April 5, 2013: Discussing end of life plans with family members isn’t a guarantee your wishes will be followed. Canadian research, published in the Journal of the American Medical Association (JAMA), shows that despite expressing their wishes to family members, fewer older Canadians discuss plans with their doctor, and when they do, the plans are rarely noted accurately in the medical record. The study found when patients did express wishes to their doctor, two-thirds of the time the medical record did not accurately reflect patient wishes.
The study concludes that “many elderly patients at high risk of dying and their family members have expressed preferences for medical treatments at the EOL (end-of- life). However, communication with health care professionals and documentation of these preferences remains inadequate. Efforts to reduce this significant medical error of omission are warranted.” The lead researcher, Dr. Daren Heyland of Kingston General Hospital in Ontario, said that “the real problem is the failure of the health care team to engage them.”
Participants in the study, which was conducted at 12 acute care hospitals across Canada, included 278 patients and 225 family members. The study found that “before hospitalization, most patients (76.3%) had thought about EOL care, and only 11.9% preferred life-prolonging care; 47.9% of patients had completed an advance care plan, and 73.3% had formally named a surrogate decision maker for health care. Of patients who had discussed their wishes, only 30.3% had done so with the family physician and 55.3% with any member of the health care team. Agreement between patients’ expressed preferences for EOL care and documentation in the medical record was 30.2%. Family members’ perspectives were similar to those of patients.
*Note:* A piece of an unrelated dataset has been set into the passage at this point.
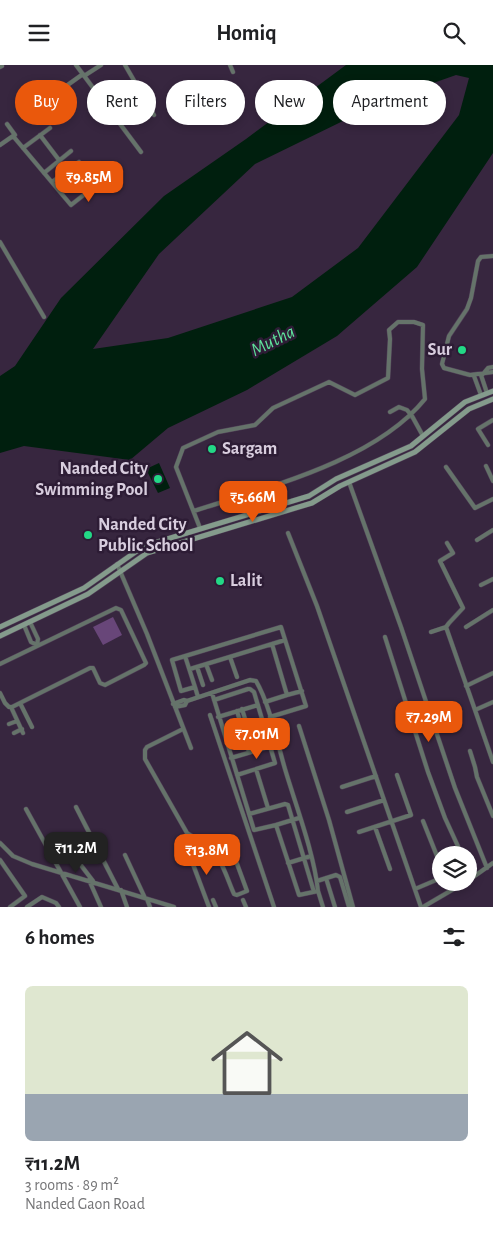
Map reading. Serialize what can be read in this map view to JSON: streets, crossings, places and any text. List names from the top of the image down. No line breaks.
{"water":["Mutha"],"places":["Sur","Sargam","Nanded City Swimming Pool","Nanded City Public School","Lalit"],"page":{"header":"Homiq","chip":["Buy","Rent","Filters","New","Apartment"],"price":["₹9.85M","₹5.66M","₹7.29M","₹7.01M","₹11.2M","₹13.8M"],"heading":"6 homes","list":[{"name":"₹11.2M","note":"3 rooms · 89 m² · Nanded Gaon Road"}]}}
The study finds that three quarters of elderly patients had talked to their families about end-of-life issues, while among CARP members polled in February 2013, this figure was 61%.
CARP polling on the subject of EOL care, however, confirms the study’s general finding. CARP members for the most part have not discussed end-of-life issues with their doctors either but have done so with their families. In each case the main topics of conversation were DNRs and treatment choices at the end of life.
Getting the End-of-Life Care You Want
Getting the care you want at the end of life may prove to be out of patients’ hands. The reported difference in patient wishes and medical records shows that people typically expressed a preference for less aggressive treatment than was recorded by doctors, the study found. Only 11.9% of patients in the study wanted life-prolonging care.
“That to me is a huge and alarming problem, that an 80-year-old patient says, ‘When it comes to the final stages of life, just focus on keeping me comfortable,’ and on their medical record, they’re up for full resuscitative practices,” Dr. Heyland told reporters. The study speaks to the growing need in Canada for comprehensive end-of-life care, especially for a system that accepts and respects patients’ wishes.
It should come as little surprise that in 2010, Canada was ranked ninth out of 40 countries on a list of best places in the world for end-of-life care. One of the main reasons that Canada ranked relatively low on the list, tied with the United States, is that Canadians, our doctors and politicians are afraid to talk openly about death and end-of-life issues. Until the national conversation progresses, however, it may prove difficult to have it your way at the end of life.